In my senior AP English there was this girl and we used to butt heads like crazy. She's an intelligent human being, good writer, but we both have different interpretations of...well, everything. Including Thomas Hardy's 'Tess of the d'Urbervilles', in which a young woman named Tess Durbyfield is raped and impregnated by a man named Alec. Their child is stillborn and Tess's reputation is trashed, but eventually she moves away to a farm and meets a man named Angel and they fall in love. But after they are married, Angel tells Tess she is not the first woman he's been with. And when she tells him her story, HE IS DISGUSTED BECAUSE WHAT SHE WASN'T A VIRGIN YOU DECIEVED ME, blah blah blah, he makes her life miserable and eventually leaves the country for some 'business'...Tess moves back in with Alec, thinking Angel will never return. But all of the sudden he DOES, and then Tess goes freakin' wacky and SHANKS Alec's rapey butt, and tells Angel to marry her sister because then the fuzz come and she's executed for Alec's murder.
So.
Brittany INSISTS that Tess is 100% to blame for the events. She INSISTS that if Tess stayed with Alec in the first place, everything would have been fine.

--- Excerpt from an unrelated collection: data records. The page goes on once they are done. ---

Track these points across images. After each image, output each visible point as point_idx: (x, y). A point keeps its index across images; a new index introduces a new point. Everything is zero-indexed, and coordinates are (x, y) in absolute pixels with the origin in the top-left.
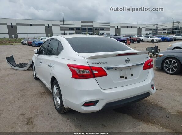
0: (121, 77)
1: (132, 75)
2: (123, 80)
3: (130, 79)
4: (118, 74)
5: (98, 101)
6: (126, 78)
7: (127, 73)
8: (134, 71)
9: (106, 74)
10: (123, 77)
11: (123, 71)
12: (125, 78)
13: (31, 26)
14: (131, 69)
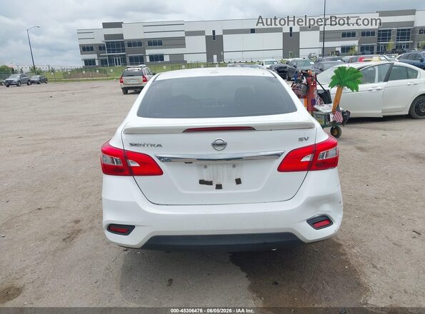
0: (202, 182)
1: (239, 182)
2: (211, 190)
3: (230, 188)
4: (195, 174)
5: (132, 227)
6: (219, 187)
7: (225, 175)
8: (244, 172)
9: (159, 172)
10: (210, 183)
11: (210, 168)
12: (214, 186)
13: (251, 33)
14: (234, 166)
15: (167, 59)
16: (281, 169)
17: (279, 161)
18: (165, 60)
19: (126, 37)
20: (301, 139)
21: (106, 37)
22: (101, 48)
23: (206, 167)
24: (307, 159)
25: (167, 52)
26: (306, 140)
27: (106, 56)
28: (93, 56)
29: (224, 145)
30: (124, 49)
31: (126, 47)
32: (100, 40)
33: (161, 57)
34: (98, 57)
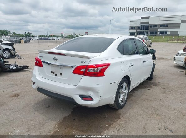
0: (52, 72)
1: (61, 74)
2: (53, 75)
3: (59, 76)
4: (50, 69)
6: (56, 75)
7: (58, 71)
8: (64, 71)
9: (41, 66)
10: (54, 73)
14: (61, 68)
15: (169, 33)
16: (74, 72)
17: (73, 69)
18: (167, 34)
19: (150, 23)
20: (82, 62)
21: (141, 23)
22: (138, 28)
23: (53, 67)
24: (83, 70)
25: (169, 30)
26: (85, 63)
27: (139, 31)
28: (134, 31)
29: (56, 59)
30: (148, 29)
31: (150, 27)
32: (138, 24)
33: (166, 33)
34: (137, 31)
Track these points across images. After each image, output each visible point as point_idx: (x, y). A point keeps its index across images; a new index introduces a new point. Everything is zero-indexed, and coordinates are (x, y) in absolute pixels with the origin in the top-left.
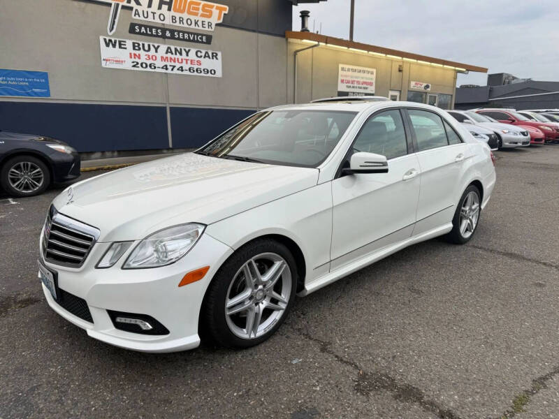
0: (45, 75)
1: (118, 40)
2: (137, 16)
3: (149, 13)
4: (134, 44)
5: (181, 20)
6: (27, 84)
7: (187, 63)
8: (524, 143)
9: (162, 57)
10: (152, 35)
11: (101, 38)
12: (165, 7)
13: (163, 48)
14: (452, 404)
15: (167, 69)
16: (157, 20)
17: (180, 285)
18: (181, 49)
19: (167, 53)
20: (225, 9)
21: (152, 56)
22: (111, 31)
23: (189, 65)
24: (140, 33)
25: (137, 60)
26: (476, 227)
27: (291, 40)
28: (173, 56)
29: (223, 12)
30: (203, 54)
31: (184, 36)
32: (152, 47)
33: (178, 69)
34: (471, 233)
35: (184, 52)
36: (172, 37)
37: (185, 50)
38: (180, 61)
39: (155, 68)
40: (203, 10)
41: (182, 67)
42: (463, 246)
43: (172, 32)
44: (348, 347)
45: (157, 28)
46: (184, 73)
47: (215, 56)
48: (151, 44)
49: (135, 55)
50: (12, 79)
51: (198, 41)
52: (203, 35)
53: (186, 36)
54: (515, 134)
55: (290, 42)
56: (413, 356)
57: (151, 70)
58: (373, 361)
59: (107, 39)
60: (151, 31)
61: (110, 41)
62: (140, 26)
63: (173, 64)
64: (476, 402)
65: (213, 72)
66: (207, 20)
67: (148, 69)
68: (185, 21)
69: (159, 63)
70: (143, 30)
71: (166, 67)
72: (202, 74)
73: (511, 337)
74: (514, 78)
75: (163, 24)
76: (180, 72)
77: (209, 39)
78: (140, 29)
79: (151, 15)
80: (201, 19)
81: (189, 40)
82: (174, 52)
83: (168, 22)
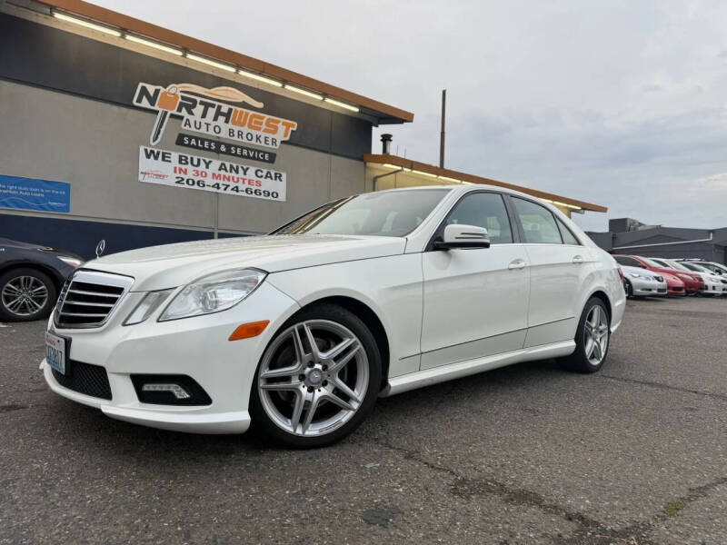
0: (66, 187)
1: (161, 151)
2: (188, 126)
3: (203, 124)
4: (180, 157)
5: (240, 134)
6: (43, 195)
7: (244, 183)
8: (659, 290)
9: (214, 174)
10: (203, 149)
11: (142, 149)
12: (222, 119)
13: (215, 164)
14: (582, 507)
15: (218, 188)
16: (211, 132)
17: (231, 339)
18: (237, 167)
19: (220, 170)
20: (293, 126)
21: (202, 173)
22: (154, 141)
23: (247, 185)
24: (189, 145)
25: (182, 175)
26: (606, 355)
27: (370, 165)
28: (227, 174)
29: (291, 129)
30: (264, 174)
31: (242, 152)
32: (202, 162)
33: (233, 189)
34: (598, 362)
35: (241, 171)
36: (228, 152)
37: (242, 168)
38: (236, 180)
39: (204, 186)
40: (267, 124)
41: (237, 187)
42: (590, 376)
43: (228, 146)
44: (442, 456)
45: (210, 141)
46: (240, 194)
47: (278, 177)
48: (201, 158)
49: (181, 169)
50: (25, 189)
51: (258, 159)
52: (265, 153)
53: (245, 152)
54: (648, 279)
55: (368, 167)
56: (528, 465)
57: (199, 188)
58: (475, 469)
59: (149, 149)
60: (203, 143)
61: (152, 152)
62: (190, 138)
63: (226, 182)
64: (614, 506)
65: (275, 195)
66: (271, 136)
67: (196, 187)
68: (244, 136)
69: (210, 181)
70: (193, 142)
71: (217, 186)
72: (262, 197)
73: (657, 451)
74: (640, 224)
75: (218, 137)
76: (234, 193)
77: (272, 158)
78: (190, 141)
79: (204, 126)
80: (263, 135)
81: (248, 157)
82: (228, 169)
83: (224, 135)
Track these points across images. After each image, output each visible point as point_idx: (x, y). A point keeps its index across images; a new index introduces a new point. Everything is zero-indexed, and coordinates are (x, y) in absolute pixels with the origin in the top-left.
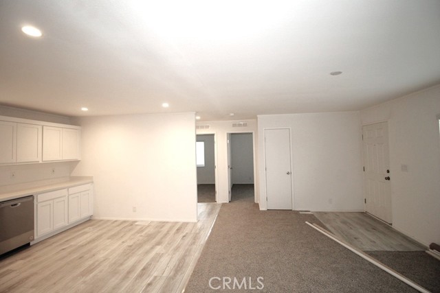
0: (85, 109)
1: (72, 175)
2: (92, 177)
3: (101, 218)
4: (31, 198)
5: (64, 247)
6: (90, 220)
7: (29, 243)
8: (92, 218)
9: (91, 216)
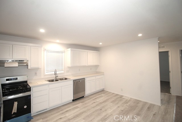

I disagree, because ALEC RAPED TESS. Throughout the first third of the book, Tess tries to thwart his downright creepy efforts to seduce her. And it got to the point where he had to FORCE himself upon her to 'claim' her, and even then, Tess didn't stay with him BECAUSE SHE NEVER LOVED HIM. Why should she sacrifice her happiness for a reputation?
The entire book is a criticism of Victorian society's gender roles. Hardy explores how women were objectified by men who based their value on whether or not they were virgins, or 'claimed' by other men. THAT IS THE POINT OF THE BOOK. PERIOD.
SO.
The reason I'd wanna talk to Hardy is to get him to backslap the dumb outta Brittany BECAUSE SHE'S WRONG. WRONG. WRONG.
Selfish, yes. Effective? If he was like alive at this point, probably. But alas, I guess I'll have to choke her myself.
King of Horror
I can't honestly say I know much about the man, but... Stephen King. I've always been a fan of what his genre appears to be, and I've always been honored when people compared me to him. I'd like to meet him and get to know him much more, and I'd like him to teach me some things about how to write a good plot and strong characters in equal measures!
Well, that’s easy.. Umm... Wait.. Give me a minute...
I'd have to pick both Anne Rice, for her engaging and oh so exquisite penmanship, as well as her vampire chronicles and her recent start at the Werewolf mythology, and Mr. Dean Koontz. I have 84 of his books and still counting, he has been my favorite author since grade school.
Paolo Coelho
I think it would be utterly fascinating to interact with Paolo Coelho, who probably needs no introduction but is best known for writing "The Alchemist". His father was an engineer and, when his parents could not dissuade Paulo from becoming a writer, they admitted him to a mental institution. Twice. He escaped and became a hippy, traveled, wrote songs for famous Portugese musicians. Eventually settled into his true self, wrote "The Alchemist", and has won numerous awards. He's not only an author but an adventurer!